## Quoted passage:
____
Otherhood is a 2019 American comedy film, directed by Cindy Chupack, from a screenplay by Chupack and Mark Andrus. It is based upon the 2008 novel Whatever Makes You Happy by William Sutcliffe, and follows three suburban mothers who show up to the New York City homes of their sons unannounced. It stars Angela Bassett, Patricia Arquette, Felicity Huffman, Jake Hoffman, Jake Lacy, and Sinqua Walls.

The film had its world premiere at 51Fest on July 21, 2019. It was released on August 2, 2019, by Netflix. The film received generally mixed to negative reviews, although Huffman's performance was critically praised.

Plot

Daniel Lieberman, Paul Halston-Myers and Matt Walker grew up together. Now, adults living in NYC, they ride with Daniel, on his way to propose to Erin. Using his key to enter, he comes across a naked man at his fridge and she comes out of the bedroom mostly naked, surprised to see him.

In Poughkeepsie, NY, Carol Walker, Gillian Lieberman and Helen Halston meet every Mother's Day to commiserate their sons not recognising the day and shutting them out. Gillian mentions swooping in on them, but then takes it back. Helen motivates them all to do a road trip to surprise them.

Carol jumps right in tidying up Matt's huge apartment. Helen loses her nerve and books a hotel room. Gillian tries at Daniel's, but as he doesn't answer also gets a room. Both Carol and Gillian call to report their progress, but Helen lies that she is staying with Paul.
____
## Records supplied:
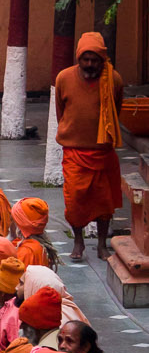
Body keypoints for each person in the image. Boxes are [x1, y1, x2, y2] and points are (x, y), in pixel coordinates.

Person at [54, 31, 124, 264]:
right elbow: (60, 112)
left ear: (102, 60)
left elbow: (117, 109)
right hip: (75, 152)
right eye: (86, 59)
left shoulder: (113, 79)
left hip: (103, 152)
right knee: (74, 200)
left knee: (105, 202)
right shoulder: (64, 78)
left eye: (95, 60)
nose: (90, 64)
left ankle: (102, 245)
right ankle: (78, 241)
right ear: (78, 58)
____
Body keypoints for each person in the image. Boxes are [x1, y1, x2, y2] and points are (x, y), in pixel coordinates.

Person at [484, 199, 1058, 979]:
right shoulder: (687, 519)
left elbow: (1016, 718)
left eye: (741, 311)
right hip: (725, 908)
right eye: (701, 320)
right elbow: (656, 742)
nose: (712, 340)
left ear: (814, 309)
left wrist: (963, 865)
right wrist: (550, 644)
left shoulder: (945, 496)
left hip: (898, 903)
____
## Required action:
Pick up the Otherhood film summary where it stops and write the next part of its plot.

## Result of this task:
The next morning, Helen shows up at Paul's. When she introduces herself to his other gay roommates, she complains he never came out to them, although she always knew. Gillian also sees Daniel, but he comes across as resentful of the surprise. 

The mothers meet up to compare notes. Their talk motivates Helen to move out of the hotel. That night as she preps a meal for Paul's housemates, his boyfriend tells her a lot of his insecurity comes from abandonment issues as, after her divorce she never had time for him.

When Gillian returns to Daniel's he's out, so she lets herself in through an improperly closed window. He's gone out with Alison, a recently-divorced Jewish woman whose number Gillian gave him. He cuts the date short as she triggers his memory of his very recent breakup.

At dinner at Paul's, when Helen shares that he'd never come out to her, he says that he had with his father years ago, she gets upset. Once alone, he apologizes, but she gets upset all over again when mentioning his boyfriend's theory that he's got abandonment issues because of her. 

Matt tells Carol he has a work party that night for his magazine, of which he is art director. Although not invited, they give her a makeover in Erin's salon. Carol apologizes for having been hard on her. They accompany her to the restaurant where Helen is to have lunch with Paul, and he reveals he was sperm donor for lesbian friends. Upsetting her again, Gillian and Carol are witness to it.

Carol crashes his work party while Helen and Gillian plan to go clubbing. She gets drunk with a Julia and when he sees her he tries to get her to go home. Instead she calls Helen and Gillian to go out. They live it up, getting pizza, going clubbing and dancing all night.     

In the morning, Julia stops by Matt's to leave something of Carol's. When he realises she hadn't returned, he gathers Paul and Daniel and they find their three mothers, nursing hangovers in Gillian's hotel room.  Afterwards, the three go together to get presents for Paul's sperm baby. In the shop, the truth comes out that all three of their husbands cheated on the same weekend. Helen divorced hers, Gillian forgave hers and Carol didn't know about it.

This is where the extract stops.